Für Vettel, dessen Wagen auf der Höhe des Auspuffs auf der linken Seite demoliert war, begann die Aufholjagd zum Titel. Wie bei seiner famosen Fahrt in Abu Dhabi rollte er das Feld auf leicht feuchter Strecke von hinten auf. Von der Box kam die Beruhigung: Mit deinem Wagen ist alles okay. Und schon in Runde fünf wendete sich das Blatt zu seinen Gunsten. Alonso hatte sich verbremst und musste seinen dritten Rang wieder abgeben. Derweil rammte aber der Japaner Kamui Kobayasi in seinem letzten Sauber-Auftritt Vettels Teamkollegen Mark Webber - Glück für Alonso, der dadurch wieder vorrückte.

Dann wechselten die beiden WM-Duellanten wegen der feuchten Strecke auf Intermediates-Reifen. Das Rennen wurde auch noch zur befürchteten Wetter-und Reifenlotterie. Als beide wieder auf die Trockenreifen umstiegen, reihte sich Vettel als Fünfter einen Platz hinter Alonso ein. Allein der Kampf um den Titel bannte die 80 000 Zuschauer entlang der 4,309 Kilometer langen Strecke.

Dabei sorgte zwischenzeitig ein anderer Deutscher wieder für Furore: Nico Hülkenberg schnappte die Führung in seinem letzten Rennen für Force India. Schon 2010 hatte er in Sao Paulo, damals im Williams, mit seiner Premiere-Pole für mächtig Schlagzeilen gesorgt. Diesmal schnappte sich der Emmericher den Ex-Weltmeister Button, der zuvor Pole-Mann Hamilton überholt hatte. Die beiden fuhren dem Feld 47 Sekunden voraus - sie hatten auf einen Reifenwechsel verzichtet.

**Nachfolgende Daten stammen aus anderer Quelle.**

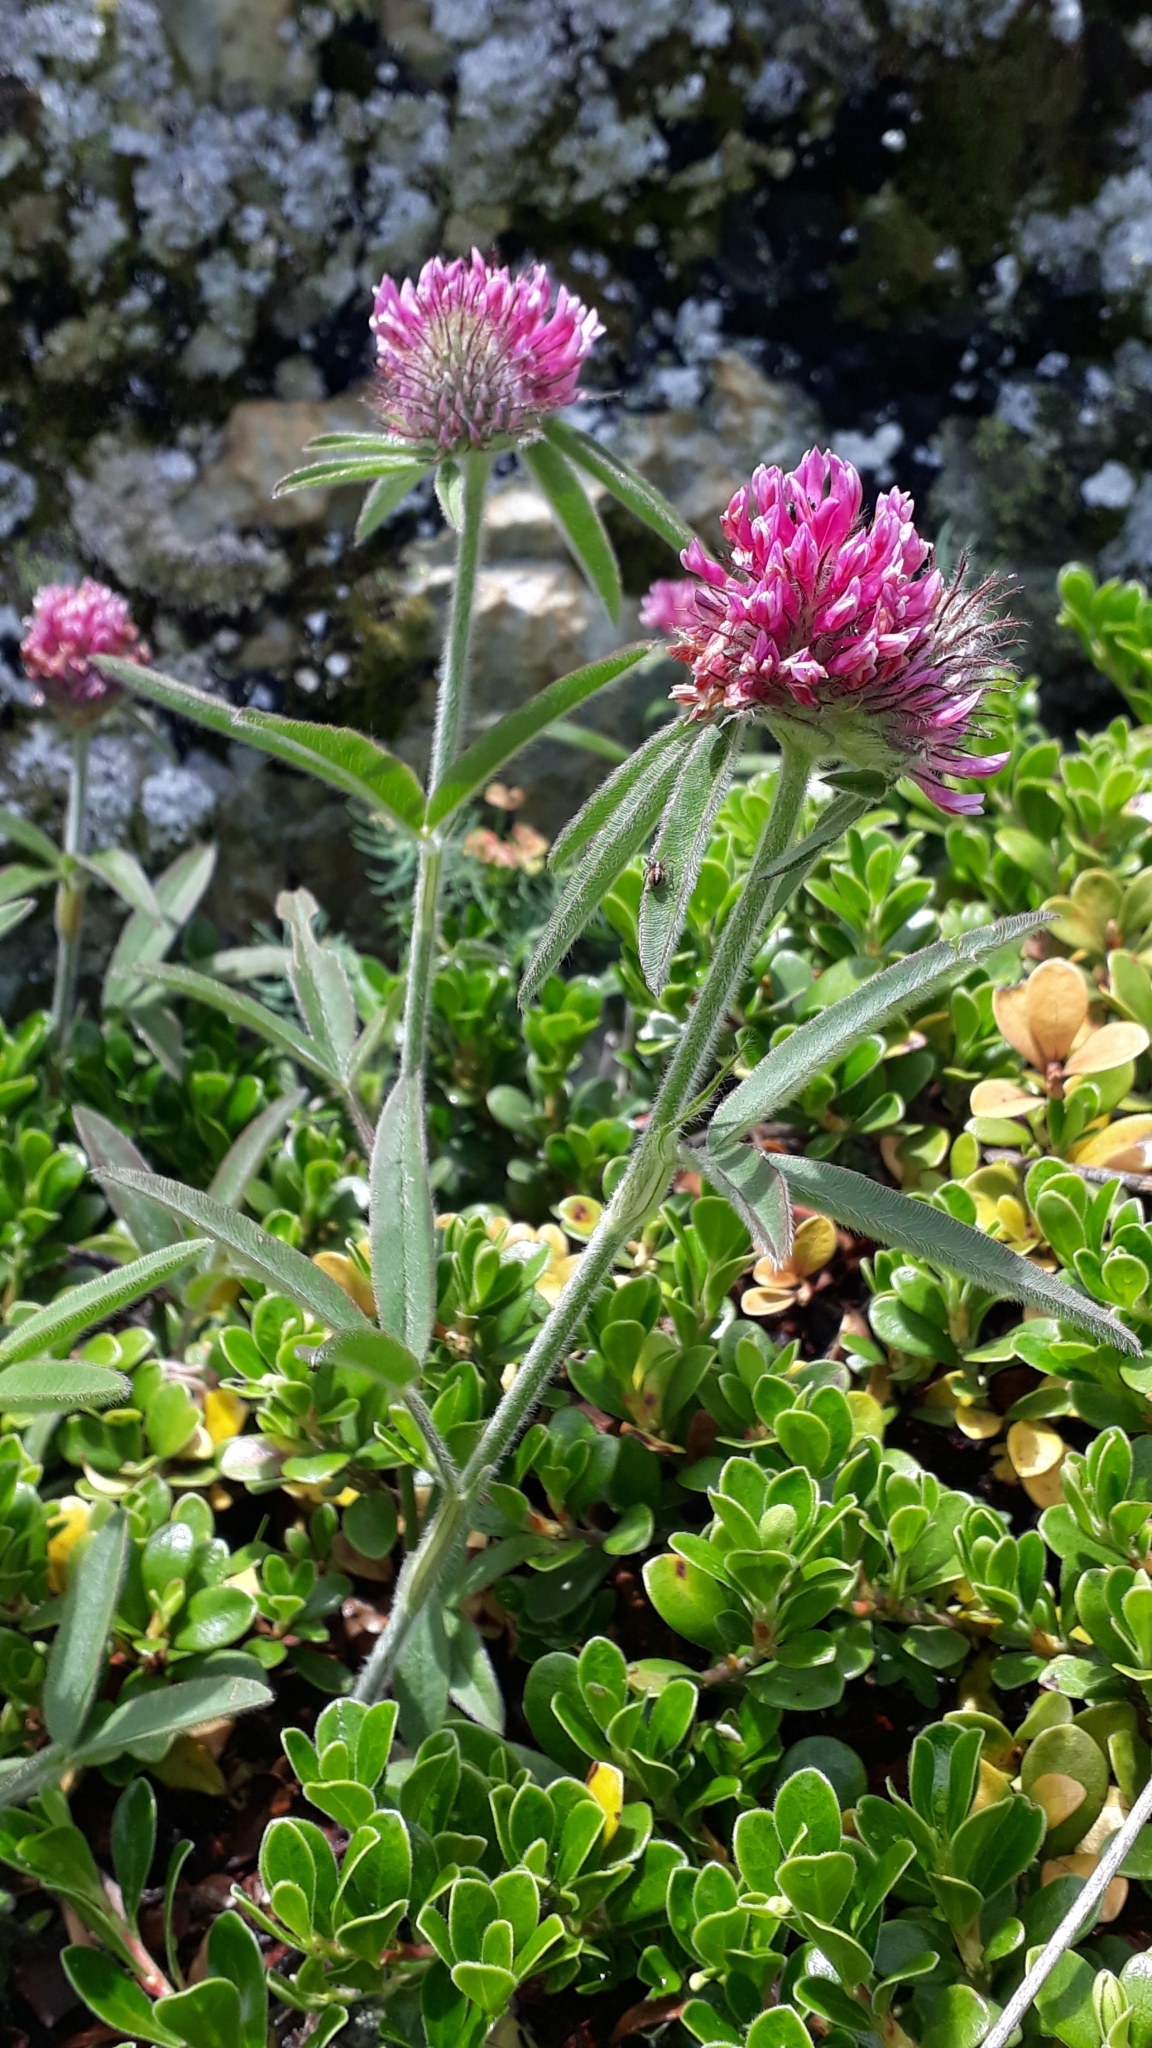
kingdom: Plantae
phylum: Tracheophyta
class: Magnoliopsida
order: Fabales
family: Fabaceae
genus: Trifolium
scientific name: Trifolium alpestre
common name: Owl-head clover
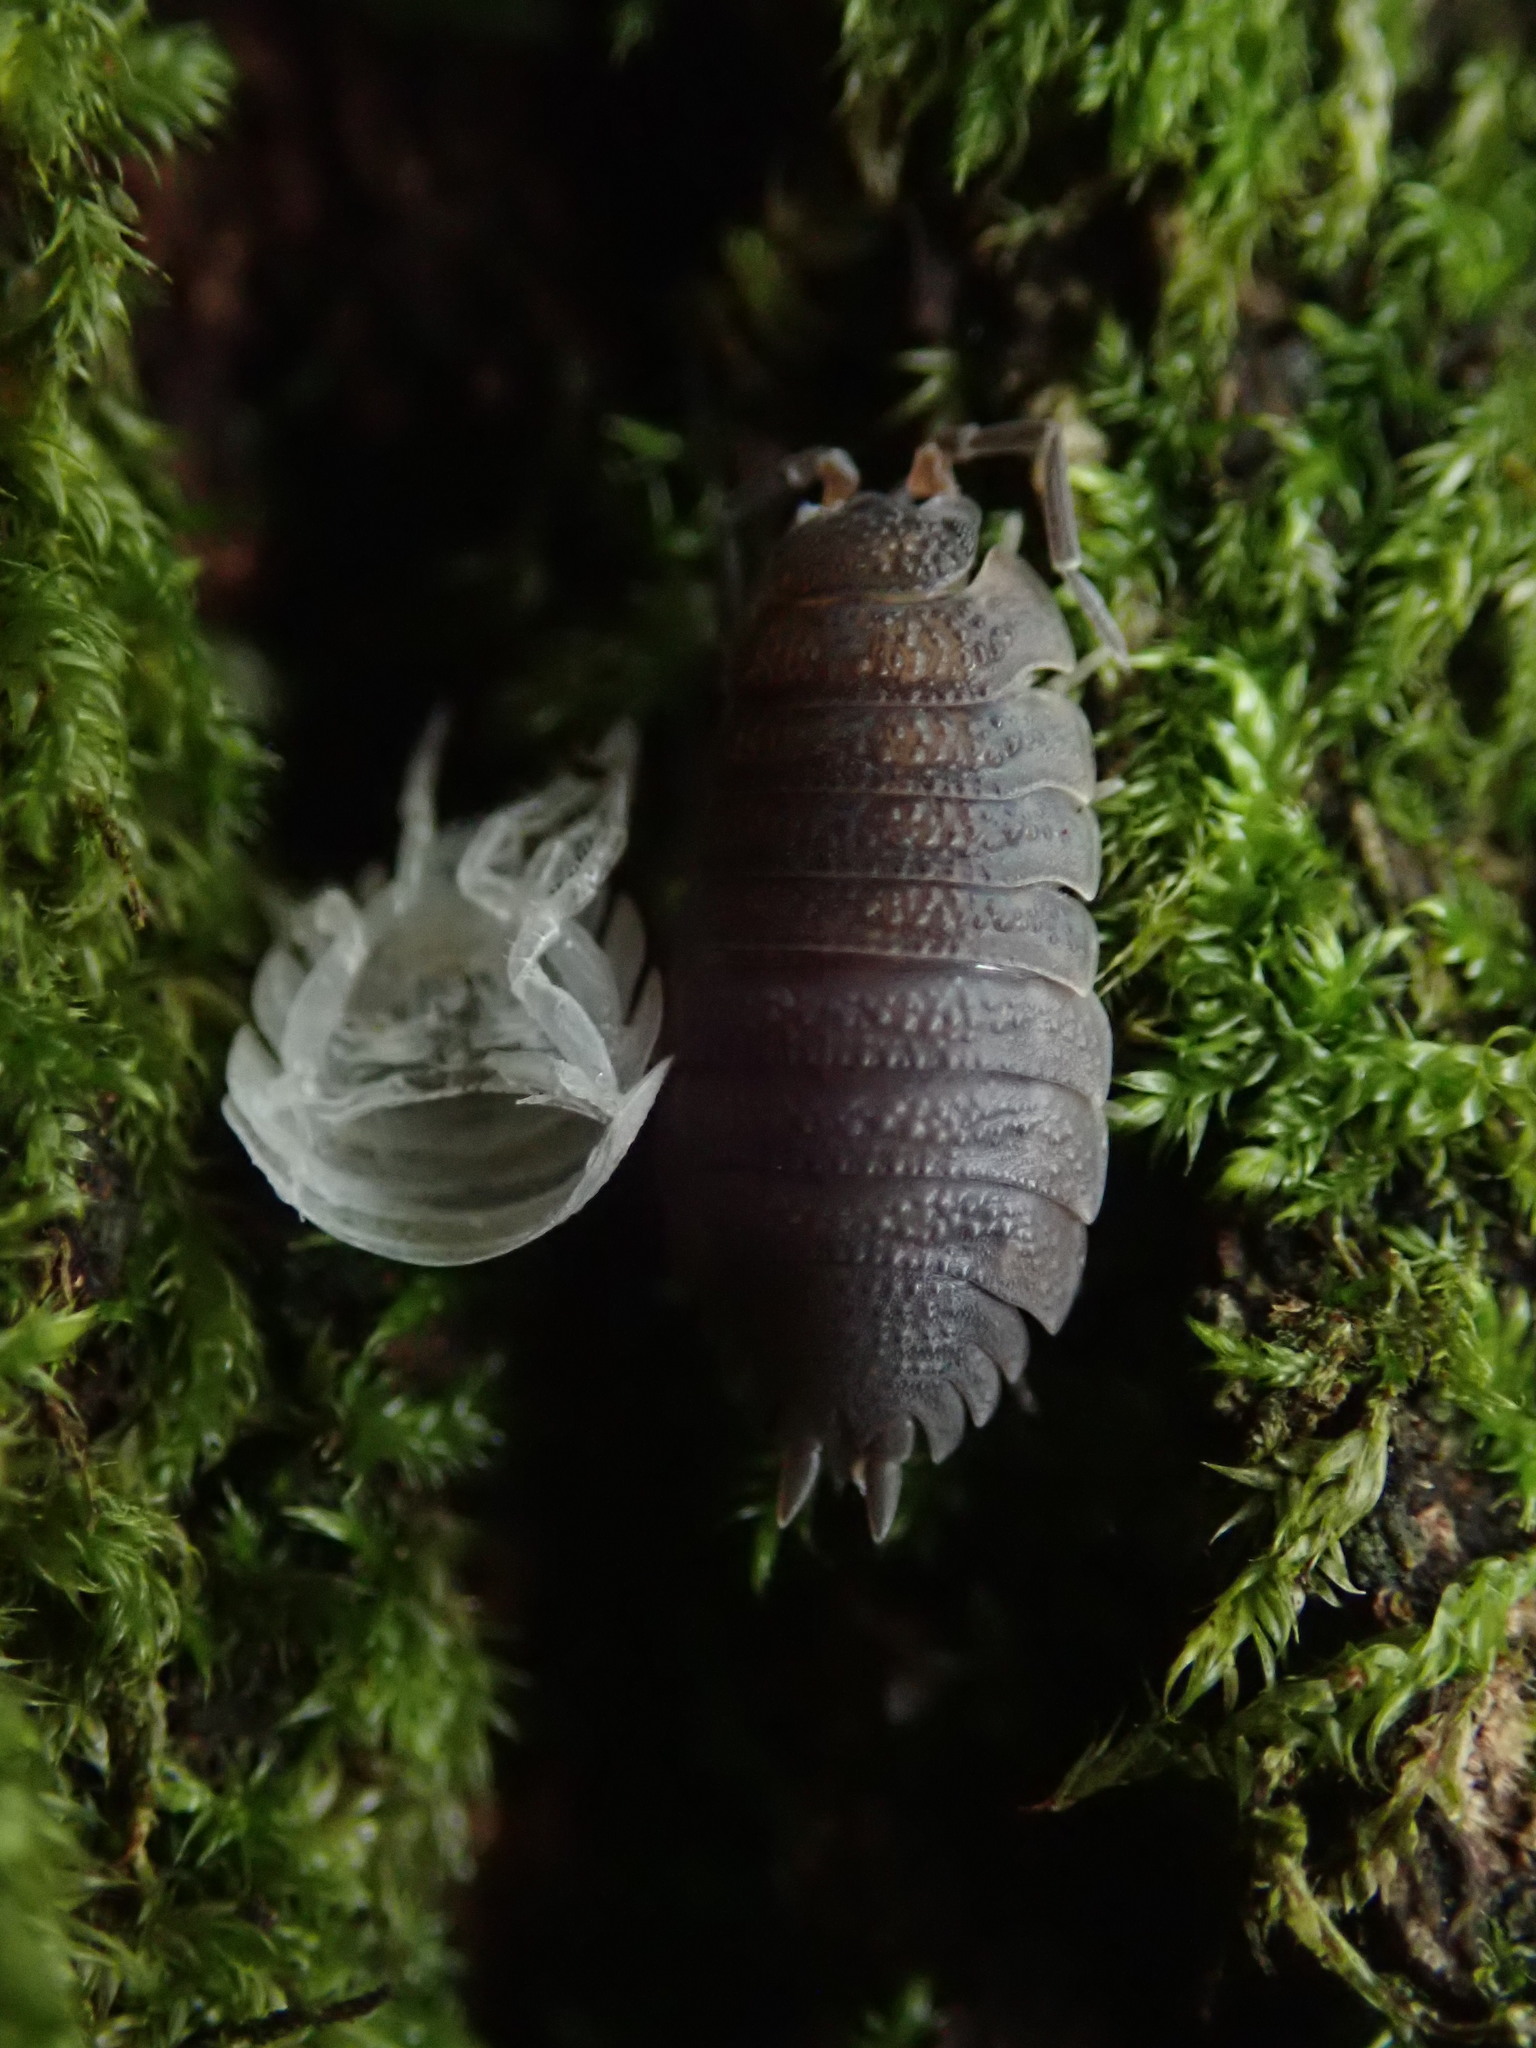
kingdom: Animalia
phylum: Arthropoda
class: Malacostraca
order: Isopoda
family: Porcellionidae
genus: Porcellio
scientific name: Porcellio scaber
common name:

Dann klagte auf einmal Alonso: „Das liegen zu viele Teile auf der Strecke.“ Nico Rosberg hatte es zu spüren bekommen, er fuhr über ein Karossiere-Bruchstück und holte sich im Mercedes einen Platten. Die Rennleitung reagierte und schickte das Safety-Car auf die Strecke. Kaum war es wieder freigegeben, drohte Vettel zwischen Kobayashi und Webber zerquetscht zu werden. Webber wich aus, Kobayashi raste aber an Vettel vorbei.

Dann gab Hülkenberg dem Rennen eine neue Wende: Er crashte in den Wagen von Hamilton. Hamilton fiel hinter Alonso zurück, der Spanier war auf WM-Kurs. Es wurde nasser und noch rasanter. Vettel reagierte, aber die Boxencrew bekam das rechte Vorderrad nicht schnell genug drauf. Vettel verlor weitere Sekunden. Auch Alonso wechselte und reihte sich als Vierter wieder ein.

Elf Runden vor Schluss - längst war bei Vettel auch noch der Funk ausgefallen - fuhr die WM-Trophäe wieder bei dem Hessen mit. Er lag auf Rang sieben, Alonso auf dem dritten Platz, ehe ihn aber Massa vorbeiließ. Vettel überholte kurz danach Schumacher, und nach einem weiteren Unfall musste das Safety Car raus. Überholen war damit unmöglich. Und Vettel hatte es nach 309,505 Kilometern geschafft.